Кубик | страница 38




Я уже не помню, когда именно тайный советник Гёте, надутый господин с высокомерными, отечными глазами немецкого сановника, любивший надевать черный фрак с белой звездой и высокий черный цилиндр, любитель античной скульптуры, анатомии, оптики, минералогии и физики – не говоря уже, конечно, о поэзии, – автор военно-патриотических агиток и апофеозов, а также Вертера, маленький томик которого всегда возил в своем походном чемодане большой мастер истреблять людей – кровавый император Наполеон… Когда именно этот тайный советник превратил плод своей досужей фантазии, Мефистофеля, в пуделя – и превратил ли вообще? Не ручаюсь, но могу дать честное слово, что совсем недавно мы увидели глухой ночью в одном из средневековых закоулков Веймара, где-то на задах городской ратуши, а может быть, между большим домом Гёте и маленьким домом Шиллера, освещенных газосветными призрачными фонарями второй половины XX века, – на мостовой, блестящей, как черная змеиная шкура, – мы увидели – человека с черным пуделем на поводке. «Это он!» – успел воскликнуть я, но в тот же миг человек и пудель повернули за угол и навсегда исчезли из глаз, как бы растворились среди круглых подворотен и нависших чердаков этого старинного переулка, оставив после себя совсем слабый запах паленой шерсти и серы.

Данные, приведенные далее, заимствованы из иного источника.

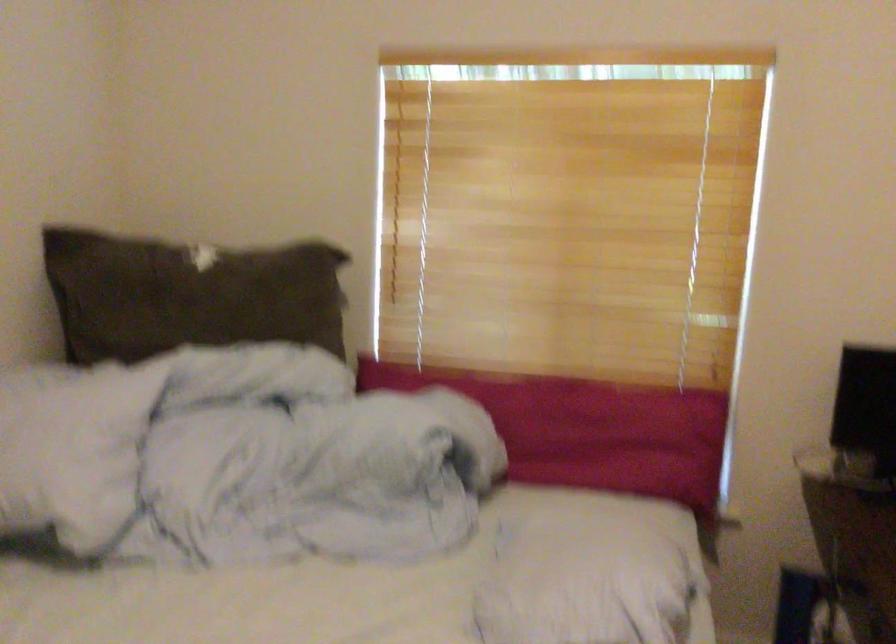
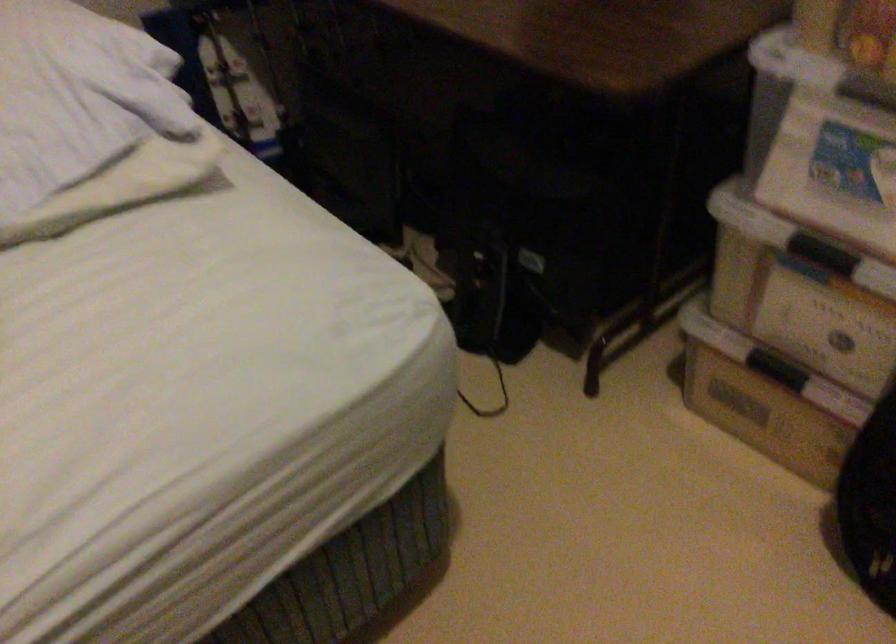
Based on the continuous images, in which direction is the camera rotating?

The camera's rotation is toward right-down.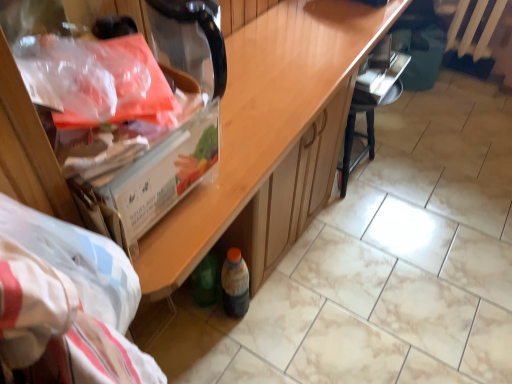
Question: Could you tell me if translucent plastic bottle at lower center is turned towards translucent plastic bag at upper left?

Choices:
 (A) yes
 (B) no

Answer: (B)

Question: Is translucent plastic bottle at lower center to the right of translucent plastic bag at upper left from the viewer's perspective?

Choices:
 (A) no
 (B) yes

Answer: (B)

Question: Is translucent plastic bottle at lower center in front of translucent plastic bag at upper left?

Choices:
 (A) no
 (B) yes

Answer: (A)

Question: Does translucent plastic bottle at lower center have a lesser height compared to translucent plastic bag at upper left?

Choices:
 (A) yes
 (B) no

Answer: (B)

Question: Can we say translucent plastic bottle at lower center lies outside translucent plastic bag at upper left?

Не знаю, успела ли вселиться Психея брамбахера в черного пуделя – плод досужего воображения Гёте, – но кажется, не успела, потому что я еще долго чувствовал ее присутствие сначала в переоборудованном номере старинной веймарской гостиницы под вывеской «Слон», выходящей на средневековую рыночную площадь с фонтаном и весьма некрасивой статуей Нептуна или Тритона, для чего-то вывезенной неутомимым тайным советником из Италии, а потом в разных других местах, где мы побывали, надеясь еще хоть раз увидеть легендарного Доктора с не менее легендарной собакой, еще раз доказавших мне могущество поэтической мысли, превратившей метафору в предмет, в милое тело, в вещь. Однажды нам показалось, что это именно они мелькнули в подземной пустоте, темной, как безысходная ночь, на черных гранитных ступенях, поблескивающих в слабом свете подземных фонарей искрами селитры: там беззвучные рельсы эсбана или унтергрунда плавно заворачивают в никуда, чем-то очень отдаленно напоминая неполное кровообращение в результате удачной операции артериально-венозной системы. Затем пудель мелькнул за углом серого мавзолея, где перед ложноклассическими почерневшими колоннами стояли два серо-зеленых солдата в почти плоских – как тарелки – военных касках, – сухие, вытянутые, желтолицые, как два муляжа, поставленные при входе в гулкое помещение, где нет ничего, кроме черного Камня Каабы, на котором некогда лежал круглый венок из дутого крупповского железа с прорезями дубовых листьев – звонкий сквозной брамбахер, – а теперь там же твердо и вещественно лежит его пустота, его обратный слепок, – плод моего воображения! – как бы выдутый «из ничего», прочного, как самая высококачественная послевоенная – или даже предвоенная – тишина… И сухие венки с выцветшими национальными лентами, и черная, никогда не высыхающая сырость под бетонными стенами, навсегда лишенными солнца, жестко, гулко отражающими каждый человеческий шаг, потревоживший кубическую пустоту этого старого городского резонатора, уцелевшего во время катастрофы.